何故ならそれ以上のアイテムを手に入れたからだ。


「なんと強運なのだお前は」

「凄いです!流石です!」


棚ぼた状態になっている俺は良いのだろうかとも思ったが、収穫があったので良しとしよう。

「しかし、変だな」

「ええ…こんな貴重なキノコはCランクの森に生えているなんてありえないのですが」

二人も当初から疑問に思っていたが、俺は確信をした。


「この地図、可笑しくないか」

「え?」


俺は森に入った時からやたらと魔獣のレベルが高いことに気づいていた。

Cランクの森に生息するはずのスライムは一向に見当たらなかったし、他にも違和感を感じていた。


「ん?待て…」

地図を太陽の光に照らすと文字がにじみ出していく。


「これは!」

「別の文字が浮かんできました!」

「ああ‥これは!」


太陽の光に翳すと別の地図に変化する。


「おい、この地図はCランクの地図じゃない!全部でたらめだ…うまく似せているが」

「えっ!」

「ああ、どうりで変だと思ったんだ」

森に入った時は気づかなかった。
おそらく魔法で地図を上書きしていたんだろう。

「じゃあゲートに入るときに私達は入ったのは別の入り口だったんですか?」

「たぶん…あの時だ」

地図が別のモノにすり替わったとすればあの時しかない。

「アイツ等か!」

「私とぶつかったあの人!」

ワザとぶつかり俺達の地図をすり替えたんだろう。

森で遭難するか、魔獣に食い殺されたとしても、自己責任になるからな。

「アイツ等、よくもふざけた真似を」

「そんなどうして…」

カシャ!


振り替えた拍子にミツバさんのリボンから何かが落ちる。

「これは?」

「何だ、この水晶は…いや、待て!」

レントン様はリボンについている小さな水晶を見て声を荒げた。


「これは魔獣を呼び寄せる水晶ではないか!魔獣との訓練に騎士達が使うモノだ…ご丁寧に真珠のサイズにしてあるとは…最初から狙っていたのか!」

「じゃあ、オークが襲ってきたのは」

「間違いない、この水晶の所為だ。

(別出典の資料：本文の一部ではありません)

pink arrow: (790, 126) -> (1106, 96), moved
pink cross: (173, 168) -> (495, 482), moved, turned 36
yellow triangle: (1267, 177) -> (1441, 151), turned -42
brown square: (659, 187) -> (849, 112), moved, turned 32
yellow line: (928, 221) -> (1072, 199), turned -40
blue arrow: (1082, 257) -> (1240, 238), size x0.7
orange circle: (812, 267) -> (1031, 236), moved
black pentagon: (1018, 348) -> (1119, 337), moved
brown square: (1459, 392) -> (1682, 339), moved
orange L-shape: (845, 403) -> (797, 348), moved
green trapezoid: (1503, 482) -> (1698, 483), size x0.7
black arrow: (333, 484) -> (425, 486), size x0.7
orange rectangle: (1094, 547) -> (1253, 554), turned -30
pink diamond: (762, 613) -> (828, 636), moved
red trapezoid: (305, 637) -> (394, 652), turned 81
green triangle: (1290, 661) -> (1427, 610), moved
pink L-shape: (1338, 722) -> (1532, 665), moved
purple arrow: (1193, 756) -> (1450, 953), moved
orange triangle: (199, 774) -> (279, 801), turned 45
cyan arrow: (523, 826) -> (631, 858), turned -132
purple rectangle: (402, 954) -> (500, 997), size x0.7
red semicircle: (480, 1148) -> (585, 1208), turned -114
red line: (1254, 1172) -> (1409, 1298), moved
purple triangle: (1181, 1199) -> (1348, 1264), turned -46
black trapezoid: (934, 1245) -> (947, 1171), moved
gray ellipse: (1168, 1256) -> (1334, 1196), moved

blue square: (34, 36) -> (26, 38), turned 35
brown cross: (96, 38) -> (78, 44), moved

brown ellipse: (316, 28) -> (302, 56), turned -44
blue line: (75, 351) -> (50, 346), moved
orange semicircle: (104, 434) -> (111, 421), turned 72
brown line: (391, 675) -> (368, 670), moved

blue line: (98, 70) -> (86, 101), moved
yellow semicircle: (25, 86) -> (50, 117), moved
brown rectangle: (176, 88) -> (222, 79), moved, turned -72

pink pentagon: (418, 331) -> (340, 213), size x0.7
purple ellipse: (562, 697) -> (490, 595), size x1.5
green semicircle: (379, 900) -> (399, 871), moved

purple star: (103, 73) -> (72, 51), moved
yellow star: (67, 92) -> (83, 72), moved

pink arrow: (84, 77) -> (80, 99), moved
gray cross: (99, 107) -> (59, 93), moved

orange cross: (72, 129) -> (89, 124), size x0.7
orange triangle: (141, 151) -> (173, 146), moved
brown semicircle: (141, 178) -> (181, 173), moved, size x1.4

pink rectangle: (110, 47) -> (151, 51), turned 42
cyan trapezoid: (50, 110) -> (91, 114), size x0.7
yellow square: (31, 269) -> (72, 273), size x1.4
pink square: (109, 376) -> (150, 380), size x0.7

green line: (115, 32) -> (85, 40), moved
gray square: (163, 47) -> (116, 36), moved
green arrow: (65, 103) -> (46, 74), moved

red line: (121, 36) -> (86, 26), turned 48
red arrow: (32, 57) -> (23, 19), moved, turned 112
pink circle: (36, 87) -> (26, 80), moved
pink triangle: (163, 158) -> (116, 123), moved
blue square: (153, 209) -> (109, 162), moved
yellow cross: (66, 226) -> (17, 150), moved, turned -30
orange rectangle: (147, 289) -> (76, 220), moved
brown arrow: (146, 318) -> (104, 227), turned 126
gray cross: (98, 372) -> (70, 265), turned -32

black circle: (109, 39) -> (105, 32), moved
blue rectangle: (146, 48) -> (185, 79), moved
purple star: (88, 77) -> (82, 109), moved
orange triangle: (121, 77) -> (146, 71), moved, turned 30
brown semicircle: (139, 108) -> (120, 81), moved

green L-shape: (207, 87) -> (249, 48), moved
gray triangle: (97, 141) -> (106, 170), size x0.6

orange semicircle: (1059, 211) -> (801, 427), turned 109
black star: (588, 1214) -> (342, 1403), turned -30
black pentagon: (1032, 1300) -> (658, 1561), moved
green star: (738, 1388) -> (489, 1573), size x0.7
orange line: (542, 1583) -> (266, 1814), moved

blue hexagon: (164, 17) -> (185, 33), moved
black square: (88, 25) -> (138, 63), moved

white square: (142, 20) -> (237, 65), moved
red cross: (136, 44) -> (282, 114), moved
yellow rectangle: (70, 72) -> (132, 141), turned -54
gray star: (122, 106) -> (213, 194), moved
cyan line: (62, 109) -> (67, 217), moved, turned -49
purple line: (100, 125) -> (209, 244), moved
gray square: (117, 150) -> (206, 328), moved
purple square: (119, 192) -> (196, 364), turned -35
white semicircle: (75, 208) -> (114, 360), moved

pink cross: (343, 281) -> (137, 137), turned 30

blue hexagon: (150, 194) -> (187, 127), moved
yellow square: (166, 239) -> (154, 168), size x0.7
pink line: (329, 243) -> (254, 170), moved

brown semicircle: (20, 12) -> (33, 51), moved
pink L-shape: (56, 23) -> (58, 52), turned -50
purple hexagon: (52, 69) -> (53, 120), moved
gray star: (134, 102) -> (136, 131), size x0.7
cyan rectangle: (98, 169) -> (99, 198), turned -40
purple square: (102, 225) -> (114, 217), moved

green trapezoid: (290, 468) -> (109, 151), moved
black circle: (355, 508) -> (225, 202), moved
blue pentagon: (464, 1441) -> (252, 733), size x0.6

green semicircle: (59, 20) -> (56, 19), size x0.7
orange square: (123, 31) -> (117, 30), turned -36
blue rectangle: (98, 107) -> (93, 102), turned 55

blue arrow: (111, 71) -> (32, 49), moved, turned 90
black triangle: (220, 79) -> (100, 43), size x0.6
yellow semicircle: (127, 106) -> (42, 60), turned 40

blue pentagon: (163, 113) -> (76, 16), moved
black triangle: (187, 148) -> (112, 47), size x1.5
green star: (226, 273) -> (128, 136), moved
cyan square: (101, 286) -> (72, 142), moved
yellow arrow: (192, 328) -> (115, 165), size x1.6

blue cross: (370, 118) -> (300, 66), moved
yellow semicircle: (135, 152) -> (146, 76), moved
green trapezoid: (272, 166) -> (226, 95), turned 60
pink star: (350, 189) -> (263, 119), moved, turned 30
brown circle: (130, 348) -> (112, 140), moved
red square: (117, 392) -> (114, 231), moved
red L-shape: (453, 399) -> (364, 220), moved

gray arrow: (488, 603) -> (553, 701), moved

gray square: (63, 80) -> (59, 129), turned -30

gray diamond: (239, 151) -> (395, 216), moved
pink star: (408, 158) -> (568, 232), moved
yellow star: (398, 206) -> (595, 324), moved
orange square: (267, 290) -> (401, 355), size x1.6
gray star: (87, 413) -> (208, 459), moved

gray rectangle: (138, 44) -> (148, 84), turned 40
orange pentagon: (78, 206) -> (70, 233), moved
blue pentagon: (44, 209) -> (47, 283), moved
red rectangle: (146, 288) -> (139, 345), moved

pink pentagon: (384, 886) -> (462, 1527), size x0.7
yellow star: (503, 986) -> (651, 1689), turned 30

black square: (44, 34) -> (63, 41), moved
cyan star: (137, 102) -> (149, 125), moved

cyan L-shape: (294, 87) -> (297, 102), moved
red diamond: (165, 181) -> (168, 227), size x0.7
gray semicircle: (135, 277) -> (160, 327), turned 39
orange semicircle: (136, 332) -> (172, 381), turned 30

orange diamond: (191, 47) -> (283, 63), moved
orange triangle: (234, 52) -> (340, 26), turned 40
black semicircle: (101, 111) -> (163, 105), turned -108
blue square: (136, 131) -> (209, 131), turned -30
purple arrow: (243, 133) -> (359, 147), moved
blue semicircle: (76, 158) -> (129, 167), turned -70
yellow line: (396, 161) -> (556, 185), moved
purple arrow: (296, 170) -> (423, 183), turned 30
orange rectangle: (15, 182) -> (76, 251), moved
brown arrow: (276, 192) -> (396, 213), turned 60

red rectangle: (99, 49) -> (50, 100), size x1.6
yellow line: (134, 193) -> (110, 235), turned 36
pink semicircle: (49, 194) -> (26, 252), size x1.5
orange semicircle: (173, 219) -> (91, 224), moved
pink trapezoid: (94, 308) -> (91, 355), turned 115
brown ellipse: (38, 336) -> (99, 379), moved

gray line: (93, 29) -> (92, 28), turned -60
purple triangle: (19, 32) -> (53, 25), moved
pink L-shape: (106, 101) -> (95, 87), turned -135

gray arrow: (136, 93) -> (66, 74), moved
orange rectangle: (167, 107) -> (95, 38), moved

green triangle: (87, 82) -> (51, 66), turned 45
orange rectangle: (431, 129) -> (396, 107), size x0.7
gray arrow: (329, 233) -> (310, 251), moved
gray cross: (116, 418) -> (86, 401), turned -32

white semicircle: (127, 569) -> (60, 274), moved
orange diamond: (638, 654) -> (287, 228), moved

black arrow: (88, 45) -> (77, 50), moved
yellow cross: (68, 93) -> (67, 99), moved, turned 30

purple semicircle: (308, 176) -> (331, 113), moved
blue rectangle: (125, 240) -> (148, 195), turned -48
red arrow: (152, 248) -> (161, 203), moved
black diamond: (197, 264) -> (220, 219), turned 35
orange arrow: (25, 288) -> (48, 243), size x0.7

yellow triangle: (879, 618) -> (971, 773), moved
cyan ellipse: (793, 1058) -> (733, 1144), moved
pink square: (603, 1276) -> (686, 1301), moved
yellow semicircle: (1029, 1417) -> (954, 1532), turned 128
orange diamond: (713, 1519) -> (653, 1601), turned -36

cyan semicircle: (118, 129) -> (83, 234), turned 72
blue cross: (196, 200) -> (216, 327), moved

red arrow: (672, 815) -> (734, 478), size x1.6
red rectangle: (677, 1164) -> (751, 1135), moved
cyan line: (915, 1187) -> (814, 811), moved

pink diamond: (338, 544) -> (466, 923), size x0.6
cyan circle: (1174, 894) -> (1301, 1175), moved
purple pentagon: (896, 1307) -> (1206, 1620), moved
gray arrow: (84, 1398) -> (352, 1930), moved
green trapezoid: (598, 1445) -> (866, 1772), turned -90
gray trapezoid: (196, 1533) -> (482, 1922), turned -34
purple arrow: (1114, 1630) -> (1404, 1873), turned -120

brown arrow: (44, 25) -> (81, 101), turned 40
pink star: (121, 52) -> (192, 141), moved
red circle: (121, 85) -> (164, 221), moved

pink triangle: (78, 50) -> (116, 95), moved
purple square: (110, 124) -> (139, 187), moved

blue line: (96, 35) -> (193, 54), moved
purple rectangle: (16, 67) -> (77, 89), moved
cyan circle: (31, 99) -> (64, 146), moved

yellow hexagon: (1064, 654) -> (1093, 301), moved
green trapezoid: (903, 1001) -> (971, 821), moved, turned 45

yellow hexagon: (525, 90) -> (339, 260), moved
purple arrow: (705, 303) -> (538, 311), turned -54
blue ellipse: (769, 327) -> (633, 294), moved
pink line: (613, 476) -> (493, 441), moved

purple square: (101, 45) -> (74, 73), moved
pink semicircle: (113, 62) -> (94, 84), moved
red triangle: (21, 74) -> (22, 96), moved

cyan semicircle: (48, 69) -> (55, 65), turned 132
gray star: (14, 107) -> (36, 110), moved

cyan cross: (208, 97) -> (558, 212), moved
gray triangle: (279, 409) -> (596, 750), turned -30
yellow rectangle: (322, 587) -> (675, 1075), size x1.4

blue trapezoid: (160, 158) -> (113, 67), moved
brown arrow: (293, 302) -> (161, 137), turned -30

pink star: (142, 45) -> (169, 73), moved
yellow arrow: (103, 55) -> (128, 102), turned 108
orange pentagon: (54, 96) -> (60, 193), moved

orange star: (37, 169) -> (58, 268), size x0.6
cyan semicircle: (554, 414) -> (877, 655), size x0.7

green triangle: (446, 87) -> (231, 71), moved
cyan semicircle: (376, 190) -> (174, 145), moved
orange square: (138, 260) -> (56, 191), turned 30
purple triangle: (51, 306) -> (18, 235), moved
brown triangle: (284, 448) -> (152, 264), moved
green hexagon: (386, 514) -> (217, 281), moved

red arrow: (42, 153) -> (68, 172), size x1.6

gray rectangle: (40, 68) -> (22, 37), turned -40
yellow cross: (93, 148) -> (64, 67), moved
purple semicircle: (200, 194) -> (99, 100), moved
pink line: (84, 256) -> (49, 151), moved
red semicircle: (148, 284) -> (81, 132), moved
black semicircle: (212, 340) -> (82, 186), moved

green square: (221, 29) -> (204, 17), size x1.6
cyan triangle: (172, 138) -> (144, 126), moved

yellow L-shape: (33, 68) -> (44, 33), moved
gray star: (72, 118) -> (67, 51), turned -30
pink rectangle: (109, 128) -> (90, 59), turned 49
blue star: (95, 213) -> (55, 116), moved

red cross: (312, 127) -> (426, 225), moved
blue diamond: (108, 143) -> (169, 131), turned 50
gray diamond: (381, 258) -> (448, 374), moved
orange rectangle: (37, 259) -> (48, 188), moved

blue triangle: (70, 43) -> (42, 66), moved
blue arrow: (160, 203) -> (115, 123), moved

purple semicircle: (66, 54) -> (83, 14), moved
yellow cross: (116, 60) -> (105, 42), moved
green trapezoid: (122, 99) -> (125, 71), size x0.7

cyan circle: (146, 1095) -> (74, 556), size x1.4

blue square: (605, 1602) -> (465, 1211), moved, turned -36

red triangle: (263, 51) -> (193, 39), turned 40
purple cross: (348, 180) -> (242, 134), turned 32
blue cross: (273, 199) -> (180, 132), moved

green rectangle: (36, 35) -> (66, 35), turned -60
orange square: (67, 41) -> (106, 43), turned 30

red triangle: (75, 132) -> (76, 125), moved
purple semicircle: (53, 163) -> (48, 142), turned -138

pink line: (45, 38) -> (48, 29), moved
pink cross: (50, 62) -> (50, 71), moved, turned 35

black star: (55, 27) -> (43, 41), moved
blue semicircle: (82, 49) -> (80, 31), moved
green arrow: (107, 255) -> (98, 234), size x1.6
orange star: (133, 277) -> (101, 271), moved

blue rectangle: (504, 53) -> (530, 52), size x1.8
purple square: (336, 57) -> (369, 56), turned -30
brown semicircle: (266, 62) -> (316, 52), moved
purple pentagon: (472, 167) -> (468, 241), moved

やたらとミツバを標的にしていると思ったが…」

これではっきりした。
俺達は最初から仕組まれていたんだ。

この森に入り、遭難させるか、魔獣に襲われるように仕向けるか。


「ですが、こんな魔力をどうやって…」

「思い当たる人物がいる。言いたくはないが」

レントン様は犯人を特定していた。

同時に信じたくない気持ちでいっぱいだった。


「微かに魔力を感じる…この魔力はマリエだ」

「えっ…」

「クソっ!何故だ…どうして、こんなことを!」



かつては愛した女性であったからか、レントン様は辛そうに顔を顰めながらも震えていた。


ここまでするのか?
あの女は一時でも情を重ねたレントン様もいるのに、どうしてこんな酷い真似ができるのか。

そして彼女達はどうしてこんな真似をしたのか解らなかった。